**** Material shown
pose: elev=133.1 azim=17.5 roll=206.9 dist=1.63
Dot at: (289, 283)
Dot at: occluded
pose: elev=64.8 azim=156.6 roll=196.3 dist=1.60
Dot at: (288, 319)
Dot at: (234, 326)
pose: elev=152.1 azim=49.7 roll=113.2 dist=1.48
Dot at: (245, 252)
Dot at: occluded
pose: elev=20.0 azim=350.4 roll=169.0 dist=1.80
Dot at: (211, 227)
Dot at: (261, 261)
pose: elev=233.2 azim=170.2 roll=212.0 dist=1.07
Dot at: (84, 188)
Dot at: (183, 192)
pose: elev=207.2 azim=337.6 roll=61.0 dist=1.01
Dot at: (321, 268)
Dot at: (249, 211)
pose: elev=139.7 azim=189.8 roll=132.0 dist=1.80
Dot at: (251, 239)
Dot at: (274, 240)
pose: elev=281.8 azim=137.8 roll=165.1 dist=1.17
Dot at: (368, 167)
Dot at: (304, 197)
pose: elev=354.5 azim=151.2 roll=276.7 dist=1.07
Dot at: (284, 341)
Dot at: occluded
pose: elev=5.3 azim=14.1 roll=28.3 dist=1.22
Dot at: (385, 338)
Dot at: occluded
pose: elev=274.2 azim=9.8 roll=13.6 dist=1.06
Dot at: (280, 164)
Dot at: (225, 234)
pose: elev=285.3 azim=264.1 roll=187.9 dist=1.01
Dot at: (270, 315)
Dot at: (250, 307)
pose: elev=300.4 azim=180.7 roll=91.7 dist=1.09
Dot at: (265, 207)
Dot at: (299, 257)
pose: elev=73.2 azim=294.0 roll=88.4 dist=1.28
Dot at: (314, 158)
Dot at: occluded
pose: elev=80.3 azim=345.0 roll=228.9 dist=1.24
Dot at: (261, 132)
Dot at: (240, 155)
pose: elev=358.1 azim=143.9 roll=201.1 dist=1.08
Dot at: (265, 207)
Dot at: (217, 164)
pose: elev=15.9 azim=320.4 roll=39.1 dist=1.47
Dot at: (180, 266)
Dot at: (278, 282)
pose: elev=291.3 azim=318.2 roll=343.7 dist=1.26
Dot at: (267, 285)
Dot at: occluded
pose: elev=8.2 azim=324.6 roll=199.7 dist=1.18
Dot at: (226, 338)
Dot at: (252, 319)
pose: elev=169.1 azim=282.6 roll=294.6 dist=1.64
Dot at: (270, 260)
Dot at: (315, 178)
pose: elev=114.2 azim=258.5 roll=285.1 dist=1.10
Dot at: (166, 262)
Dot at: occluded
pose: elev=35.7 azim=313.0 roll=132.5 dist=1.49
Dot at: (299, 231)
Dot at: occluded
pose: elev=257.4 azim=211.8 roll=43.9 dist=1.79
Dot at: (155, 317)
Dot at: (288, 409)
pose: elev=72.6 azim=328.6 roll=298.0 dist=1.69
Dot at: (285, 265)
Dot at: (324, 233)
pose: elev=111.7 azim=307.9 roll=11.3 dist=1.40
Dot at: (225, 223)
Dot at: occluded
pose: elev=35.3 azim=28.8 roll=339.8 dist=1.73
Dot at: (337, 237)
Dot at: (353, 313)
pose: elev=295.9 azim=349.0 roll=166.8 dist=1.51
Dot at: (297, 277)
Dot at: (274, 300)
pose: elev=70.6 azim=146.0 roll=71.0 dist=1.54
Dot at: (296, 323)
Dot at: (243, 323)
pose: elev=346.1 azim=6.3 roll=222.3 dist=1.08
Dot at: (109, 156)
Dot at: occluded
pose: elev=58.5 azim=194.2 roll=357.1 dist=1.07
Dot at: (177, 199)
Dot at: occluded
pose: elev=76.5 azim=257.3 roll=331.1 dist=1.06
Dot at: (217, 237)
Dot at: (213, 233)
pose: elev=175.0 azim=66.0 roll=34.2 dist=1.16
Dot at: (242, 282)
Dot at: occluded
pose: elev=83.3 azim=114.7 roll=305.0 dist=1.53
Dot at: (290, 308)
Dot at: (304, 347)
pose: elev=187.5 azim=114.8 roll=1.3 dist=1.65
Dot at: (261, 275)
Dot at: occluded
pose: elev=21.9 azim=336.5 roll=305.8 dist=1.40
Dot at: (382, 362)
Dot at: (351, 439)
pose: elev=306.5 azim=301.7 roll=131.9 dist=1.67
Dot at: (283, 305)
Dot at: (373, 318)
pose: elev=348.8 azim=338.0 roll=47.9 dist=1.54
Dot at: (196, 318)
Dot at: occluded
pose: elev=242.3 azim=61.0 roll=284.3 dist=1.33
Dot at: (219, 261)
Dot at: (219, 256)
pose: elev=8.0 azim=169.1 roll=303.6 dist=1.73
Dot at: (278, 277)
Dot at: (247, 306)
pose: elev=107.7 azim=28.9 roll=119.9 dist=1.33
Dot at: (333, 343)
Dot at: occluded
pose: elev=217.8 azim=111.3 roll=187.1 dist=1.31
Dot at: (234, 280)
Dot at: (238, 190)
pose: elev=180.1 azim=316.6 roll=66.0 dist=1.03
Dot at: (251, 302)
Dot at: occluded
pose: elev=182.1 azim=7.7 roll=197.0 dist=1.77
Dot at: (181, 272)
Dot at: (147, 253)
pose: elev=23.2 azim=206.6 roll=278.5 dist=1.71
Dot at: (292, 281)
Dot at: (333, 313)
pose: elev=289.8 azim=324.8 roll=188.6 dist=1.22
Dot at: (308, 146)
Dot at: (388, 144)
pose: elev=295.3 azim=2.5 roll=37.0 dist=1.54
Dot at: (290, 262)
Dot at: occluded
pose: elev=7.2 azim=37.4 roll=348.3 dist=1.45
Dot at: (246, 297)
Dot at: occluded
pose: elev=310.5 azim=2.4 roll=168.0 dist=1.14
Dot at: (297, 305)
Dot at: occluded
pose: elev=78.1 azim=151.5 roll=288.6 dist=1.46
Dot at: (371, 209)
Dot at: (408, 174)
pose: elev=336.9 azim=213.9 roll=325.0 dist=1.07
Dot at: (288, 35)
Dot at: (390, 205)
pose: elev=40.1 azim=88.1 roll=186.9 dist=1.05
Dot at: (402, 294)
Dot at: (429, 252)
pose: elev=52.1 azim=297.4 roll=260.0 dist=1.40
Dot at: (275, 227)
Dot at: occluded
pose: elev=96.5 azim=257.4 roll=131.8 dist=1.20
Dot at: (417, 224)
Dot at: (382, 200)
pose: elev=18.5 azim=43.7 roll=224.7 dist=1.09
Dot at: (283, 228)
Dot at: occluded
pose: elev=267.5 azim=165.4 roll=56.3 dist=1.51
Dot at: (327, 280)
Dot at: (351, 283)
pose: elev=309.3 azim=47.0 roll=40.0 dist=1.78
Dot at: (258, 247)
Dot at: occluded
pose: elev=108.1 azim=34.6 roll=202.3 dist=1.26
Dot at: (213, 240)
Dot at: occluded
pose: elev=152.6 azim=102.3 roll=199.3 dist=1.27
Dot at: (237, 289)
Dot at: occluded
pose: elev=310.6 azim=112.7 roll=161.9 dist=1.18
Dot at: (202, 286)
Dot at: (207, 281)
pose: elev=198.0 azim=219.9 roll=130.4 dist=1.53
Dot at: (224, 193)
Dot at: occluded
********
▸ **Given problem**
Arrange every line of the listing above as a Markdown table with the columns n and Line. Put the row number under n and the line under Line, and skip any blank lines.

▸ **Full solution**
| n | Line |
|---|---|
| 1 | pose: elev=133.1 azim=17.5 roll=206.9 dist=1.63 |
| 2 | Dot at: (289, 283) |
| 3 | Dot at: occluded |
| 4 | pose: elev=64.8 azim=156.6 roll=196.3 dist=1.60 |
| 5 | Dot at: (288, 319) |
| 6 | Dot at: (234, 326) |
| 7 | pose: elev=152.1 azim=49.7 roll=113.2 dist=1.48 |
| 8 | Dot at: (245, 252) |
| 9 | Dot at: occluded |
| 10 | pose: elev=20.0 azim=350.4 roll=169.0 dist=1.80 |
| 11 | Dot at: (211, 227) |
| 12 | Dot at: (261, 261) |
| 13 | pose: elev=233.2 azim=170.2 roll=212.0 dist=1.07 |
| 14 | Dot at: (84, 188) |
| 15 | Dot at: (183, 192) |
| 16 | pose: elev=207.2 azim=337.6 roll=61.0 dist=1.01 |
| 17 | Dot at: (321, 268) |
| 18 | Dot at: (249, 211) |
| 19 | pose: elev=139.7 azim=189.8 roll=132.0 dist=1.80 |
| 20 | Dot at: (251, 239) |
| 21 | Dot at: (274, 240) |
| 22 | pose: elev=281.8 azim=137.8 roll=165.1 dist=1.17 |
| 23 | Dot at: (368, 167) |
| 24 | Dot at: (304, 197) |
| 25 | pose: elev=354.5 azim=151.2 roll=276.7 dist=1.07 |
| 26 | Dot at: (284, 341) |
| 27 | Dot at: occluded |
| 28 | pose: elev=5.3 azim=14.1 roll=28.3 dist=1.22 |
| 29 | Dot at: (385, 338) |
| 30 | Dot at: occluded |
| 31 | pose: elev=274.2 azim=9.8 roll=13.6 dist=1.06 |
| 32 | Dot at: (280, 164) |
| 33 | Dot at: (225, 234) |
| 34 | pose: elev=285.3 azim=264.1 roll=187.9 dist=1.01 |
| 35 | Dot at: (270, 315) |
| 36 | Dot at: (250, 307) |
| 37 | pose: elev=300.4 azim=180.7 roll=91.7 dist=1.09 |
| 38 | Dot at: (265, 207) |
| 39 | Dot at: (299, 257) |
| 40 | pose: elev=73.2 azim=294.0 roll=88.4 dist=1.28 |
| 41 | Dot at: (314, 158) |
| 42 | Dot at: occluded |
| 43 | pose: elev=80.3 azim=345.0 roll=228.9 dist=1.24 |
| 44 | Dot at: (261, 132) |
| 45 | Dot at: (240, 155) |
| 46 | pose: elev=358.1 azim=143.9 roll=201.1 dist=1.08 |
| 47 | Dot at: (265, 207) |
| 48 | Dot at: (217, 164) |
| 49 | pose: elev=15.9 azim=320.4 roll=39.1 dist=1.47 |
| 50 | Dot at: (180, 266) |
| 51 | Dot at: (278, 282) |
| 52 | pose: elev=291.3 azim=318.2 roll=343.7 dist=1.26 |
| 53 | Dot at: (267, 285) |
| 54 | Dot at: occluded |
| 55 | pose: elev=8.2 azim=324.6 roll=199.7 dist=1.18 |
| 56 | Dot at: (226, 338) |
| 57 | Dot at: (252, 319) |
| 58 | pose: elev=169.1 azim=282.6 roll=294.6 dist=1.64 |
| 59 | Dot at: (270, 260) |
| 60 | Dot at: (315, 178) |
| 61 | pose: elev=114.2 azim=258.5 roll=285.1 dist=1.10 |
| 62 | Dot at: (166, 262) |
| 63 | Dot at: occluded |
| 64 | pose: elev=35.7 azim=313.0 roll=132.5 dist=1.49 |
| 65 | Dot at: (299, 231) |
| 66 | Dot at: occluded |
| 67 | pose: elev=257.4 azim=211.8 roll=43.9 dist=1.79 |
| 68 | Dot at: (155, 317) |
| 69 | Dot at: (288, 409) |
| 70 | pose: elev=72.6 azim=328.6 roll=298.0 dist=1.69 |
| 71 | Dot at: (285, 265) |
| 72 | Dot at: (324, 233) |
| 73 | pose: elev=111.7 azim=307.9 roll=11.3 dist=1.40 |
| 74 | Dot at: (225, 223) |
| 75 | Dot at: occluded |
| 76 | pose: elev=35.3 azim=28.8 roll=339.8 dist=1.73 |
| 77 | Dot at: (337, 237) |
| 78 | Dot at: (353, 313) |
| 79 | pose: elev=295.9 azim=349.0 roll=166.8 dist=1.51 |
| 80 | Dot at: (297, 277) |
| 81 | Dot at: (274, 300) |
| 82 | pose: elev=70.6 azim=146.0 roll=71.0 dist=1.54 |
| 83 | Dot at: (296, 323) |
| 84 | Dot at: (243, 323) |
| 85 | pose: elev=346.1 azim=6.3 roll=222.3 dist=1.08 |
| 86 | Dot at: (109, 156) |
| 87 | Dot at: occluded |
| 88 | pose: elev=58.5 azim=194.2 roll=357.1 dist=1.07 |
| 89 | Dot at: (177, 199) |
| 90 | Dot at: occluded |
| 91 | pose: elev=76.5 azim=257.3 roll=331.1 dist=1.06 |
| 92 | Dot at: (217, 237) |
| 93 | Dot at: (213, 233) |
| 94 | pose: elev=175.0 azim=66.0 roll=34.2 dist=1.16 |
| 95 | Dot at: (242, 282) |
| 96 | Dot at: occluded |
| 97 | pose: elev=83.3 azim=114.7 roll=305.0 dist=1.53 |
| 98 | Dot at: (290, 308) |
| 99 | Dot at: (304, 347) |
| 100 | pose: elev=187.5 azim=114.8 roll=1.3 dist=1.65 |
| 101 | Dot at: (261, 275) |
| 102 | Dot at: occluded |
| 103 | pose: elev=21.9 azim=336.5 roll=305.8 dist=1.40 |
| 104 | Dot at: (382, 362) |
| 105 | Dot at: (351, 439) |
| 106 | pose: elev=306.5 azim=301.7 roll=131.9 dist=1.67 |
| 107 | Dot at: (283, 305) |
| 108 | Dot at: (373, 318) |
| 109 | pose: elev=348.8 azim=338.0 roll=47.9 dist=1.54 |
| 110 | Dot at: (196, 318) |
| 111 | Dot at: occluded |
| 112 | pose: elev=242.3 azim=61.0 roll=284.3 dist=1.33 |
| 113 | Dot at: (219, 261) |
| 114 | Dot at: (219, 256) |
| 115 | pose: elev=8.0 azim=169.1 roll=303.6 dist=1.73 |
| 116 | Dot at: (278, 277) |
| 117 | Dot at: (247, 306) |
| 118 | pose: elev=107.7 azim=28.9 roll=119.9 dist=1.33 |
| 119 | Dot at: (333, 343) |
| 120 | Dot at: occluded |
| 121 | pose: elev=217.8 azim=111.3 roll=187.1 dist=1.31 |
| 122 | Dot at: (234, 280) |
| 123 | Dot at: (238, 190) |
| 124 | pose: elev=180.1 azim=316.6 roll=66.0 dist=1.03 |
| 125 | Dot at: (251, 302) |
| 126 | Dot at: occluded |
| 127 | pose: elev=182.1 azim=7.7 roll=197.0 dist=1.77 |
| 128 | Dot at: (181, 272) |
| 129 | Dot at: (147, 253) |
| 130 | pose: elev=23.2 azim=206.6 roll=278.5 dist=1.71 |
| 131 | Dot at: (292, 281) |
| 132 | Dot at: (333, 313) |
| 133 | pose: elev=289.8 azim=324.8 roll=188.6 dist=1.22 |
| 134 | Dot at: (308, 146) |
| 135 | Dot at: (388, 144) |
| 136 | pose: elev=295.3 azim=2.5 roll=37.0 dist=1.54 |
| 137 | Dot at: (290, 262) |
| 138 | Dot at: occluded |
| 139 | pose: elev=7.2 azim=37.4 roll=348.3 dist=1.45 |
| 140 | Dot at: (246, 297) |
| 141 | Dot at: occluded |
| 142 | pose: elev=310.5 azim=2.4 roll=168.0 dist=1.14 |
| 143 | Dot at: (297, 305) |
| 144 | Dot at: occluded |
| 145 | pose: elev=78.1 azim=151.5 roll=288.6 dist=1.46 |
| 146 | Dot at: (371, 209) |
| 147 | Dot at: (408, 174) |
| 148 | pose: elev=336.9 azim=213.9 roll=325.0 dist=1.07 |
| 149 | Dot at: (288, 35) |
| 150 | Dot at: (390, 205) |
| 151 | pose: elev=40.1 azim=88.1 roll=186.9 dist=1.05 |
| 152 | Dot at: (402, 294) |
| 153 | Dot at: (429, 252) |
| 154 | pose: elev=52.1 azim=297.4 roll=260.0 dist=1.40 |
| 155 | Dot at: (275, 227) |
| 156 | Dot at: occluded |
| 157 | pose: elev=96.5 azim=257.4 roll=131.8 dist=1.20 |
| 158 | Dot at: (417, 224) |
| 159 | Dot at: (382, 200) |
| 160 | pose: elev=18.5 azim=43.7 roll=224.7 dist=1.09 |
| 161 | Dot at: (283, 228) |
| 162 | Dot at: occluded |
| 163 | pose: elev=267.5 azim=165.4 roll=56.3 dist=1.51 |
| 164 | Dot at: (327, 280) |
| 165 | Dot at: (351, 283) |
| 166 | pose: elev=309.3 azim=47.0 roll=40.0 dist=1.78 |
| 167 | Dot at: (258, 247) |
| 168 | Dot at: occluded |
| 169 | pose: elev=108.1 azim=34.6 roll=202.3 dist=1.26 |
| 170 | Dot at: (213, 240) |
| 171 | Dot at: occluded |
| 172 | pose: elev=152.6 azim=102.3 roll=199.3 dist=1.27 |
| 173 | Dot at: (237, 289) |
| 174 | Dot at: occluded |
| 175 | pose: elev=310.6 azim=112.7 roll=161.9 dist=1.18 |
| 176 | Dot at: (202, 286) |
| 177 | Dot at: (207, 281) |
| 178 | pose: elev=198.0 azim=219.9 roll=130.4 dist=1.53 |
| 179 | Dot at: (224, 193) |
| 180 | Dot at: occluded |